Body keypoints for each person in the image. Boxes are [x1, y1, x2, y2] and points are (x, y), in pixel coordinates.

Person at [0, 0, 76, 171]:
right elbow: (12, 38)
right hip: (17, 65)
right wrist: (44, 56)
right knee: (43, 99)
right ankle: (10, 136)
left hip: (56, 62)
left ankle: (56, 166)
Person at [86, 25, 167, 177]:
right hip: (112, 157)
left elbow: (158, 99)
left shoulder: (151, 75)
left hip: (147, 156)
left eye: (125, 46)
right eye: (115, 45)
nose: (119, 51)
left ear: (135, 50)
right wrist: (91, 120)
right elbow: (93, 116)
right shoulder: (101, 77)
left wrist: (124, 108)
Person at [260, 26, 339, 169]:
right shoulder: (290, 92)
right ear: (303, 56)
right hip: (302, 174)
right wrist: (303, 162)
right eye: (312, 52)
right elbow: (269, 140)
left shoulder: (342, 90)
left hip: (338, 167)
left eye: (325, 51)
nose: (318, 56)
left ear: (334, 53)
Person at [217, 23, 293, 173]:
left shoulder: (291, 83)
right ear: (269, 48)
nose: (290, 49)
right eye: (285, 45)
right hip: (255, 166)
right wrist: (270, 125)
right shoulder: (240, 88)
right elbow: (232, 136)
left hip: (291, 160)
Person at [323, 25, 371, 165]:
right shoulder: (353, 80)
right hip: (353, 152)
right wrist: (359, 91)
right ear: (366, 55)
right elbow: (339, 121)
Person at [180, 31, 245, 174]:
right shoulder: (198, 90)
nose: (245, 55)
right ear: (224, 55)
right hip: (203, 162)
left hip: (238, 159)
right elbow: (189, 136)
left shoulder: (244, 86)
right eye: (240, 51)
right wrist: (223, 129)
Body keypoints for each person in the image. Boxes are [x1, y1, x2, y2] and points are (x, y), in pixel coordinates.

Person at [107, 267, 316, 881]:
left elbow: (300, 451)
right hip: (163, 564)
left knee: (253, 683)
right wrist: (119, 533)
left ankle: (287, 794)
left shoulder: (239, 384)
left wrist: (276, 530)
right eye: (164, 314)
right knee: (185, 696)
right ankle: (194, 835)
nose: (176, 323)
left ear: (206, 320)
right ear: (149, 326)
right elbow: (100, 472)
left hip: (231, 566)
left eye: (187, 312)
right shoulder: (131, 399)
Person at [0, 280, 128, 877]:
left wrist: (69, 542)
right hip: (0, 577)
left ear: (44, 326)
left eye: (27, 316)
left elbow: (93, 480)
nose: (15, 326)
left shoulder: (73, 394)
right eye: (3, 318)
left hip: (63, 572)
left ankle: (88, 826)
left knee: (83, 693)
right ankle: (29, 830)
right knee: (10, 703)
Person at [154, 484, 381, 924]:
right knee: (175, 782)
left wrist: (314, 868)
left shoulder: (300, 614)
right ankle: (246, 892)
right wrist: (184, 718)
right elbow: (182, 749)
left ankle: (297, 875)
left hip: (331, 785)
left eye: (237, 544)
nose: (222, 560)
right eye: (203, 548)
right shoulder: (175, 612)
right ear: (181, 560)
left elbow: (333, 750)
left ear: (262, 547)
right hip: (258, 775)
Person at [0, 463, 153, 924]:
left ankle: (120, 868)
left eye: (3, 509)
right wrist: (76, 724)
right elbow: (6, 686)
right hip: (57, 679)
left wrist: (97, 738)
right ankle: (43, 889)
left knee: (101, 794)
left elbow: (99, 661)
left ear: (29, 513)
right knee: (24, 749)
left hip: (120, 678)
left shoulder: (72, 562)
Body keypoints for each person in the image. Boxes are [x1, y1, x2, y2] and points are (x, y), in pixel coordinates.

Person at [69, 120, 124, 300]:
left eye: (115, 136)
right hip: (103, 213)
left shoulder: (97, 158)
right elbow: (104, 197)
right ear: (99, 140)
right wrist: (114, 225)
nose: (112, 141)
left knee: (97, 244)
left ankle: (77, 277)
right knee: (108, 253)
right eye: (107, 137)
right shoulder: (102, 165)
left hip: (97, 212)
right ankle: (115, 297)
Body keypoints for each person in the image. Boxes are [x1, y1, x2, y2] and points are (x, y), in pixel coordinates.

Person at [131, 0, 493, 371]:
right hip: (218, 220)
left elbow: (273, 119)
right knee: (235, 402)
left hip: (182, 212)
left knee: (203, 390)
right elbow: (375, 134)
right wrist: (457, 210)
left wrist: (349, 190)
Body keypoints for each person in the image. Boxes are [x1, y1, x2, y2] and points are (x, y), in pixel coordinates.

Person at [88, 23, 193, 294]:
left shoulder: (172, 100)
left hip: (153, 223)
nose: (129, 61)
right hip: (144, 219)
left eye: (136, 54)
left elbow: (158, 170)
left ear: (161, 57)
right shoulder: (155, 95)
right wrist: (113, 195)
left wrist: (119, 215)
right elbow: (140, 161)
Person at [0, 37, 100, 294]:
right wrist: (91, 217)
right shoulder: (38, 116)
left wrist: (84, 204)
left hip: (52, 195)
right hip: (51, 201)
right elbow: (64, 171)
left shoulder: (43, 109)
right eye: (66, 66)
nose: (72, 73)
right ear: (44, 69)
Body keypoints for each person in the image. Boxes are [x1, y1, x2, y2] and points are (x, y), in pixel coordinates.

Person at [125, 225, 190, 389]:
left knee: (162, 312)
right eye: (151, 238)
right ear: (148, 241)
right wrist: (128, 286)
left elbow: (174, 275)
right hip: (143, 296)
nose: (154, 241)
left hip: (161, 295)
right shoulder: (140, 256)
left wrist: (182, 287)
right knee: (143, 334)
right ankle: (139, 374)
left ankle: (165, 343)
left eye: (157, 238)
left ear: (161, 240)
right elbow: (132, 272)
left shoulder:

━━━━━━━━

WHAT YOU HAVE TO DO
Give back precisely the lines above that start at the line containing "right ankle: (194, 835)" and end at the line containing "right knee: (175, 782)", inclusive. No other lines belong in the output.

ANSWER SECTION
right ankle: (194, 835)
nose: (176, 323)
left ear: (206, 320)
right ear: (149, 326)
right elbow: (100, 472)
left hip: (231, 566)
left eye: (187, 312)
right shoulder: (131, 399)
Person at [0, 280, 128, 877]:
left wrist: (69, 542)
right hip: (0, 577)
left ear: (44, 326)
left eye: (27, 316)
left elbow: (93, 480)
nose: (15, 326)
left shoulder: (73, 394)
right eye: (3, 318)
left hip: (63, 572)
left ankle: (88, 826)
left knee: (83, 693)
right ankle: (29, 830)
right knee: (10, 703)
Person at [154, 484, 381, 924]:
right knee: (175, 782)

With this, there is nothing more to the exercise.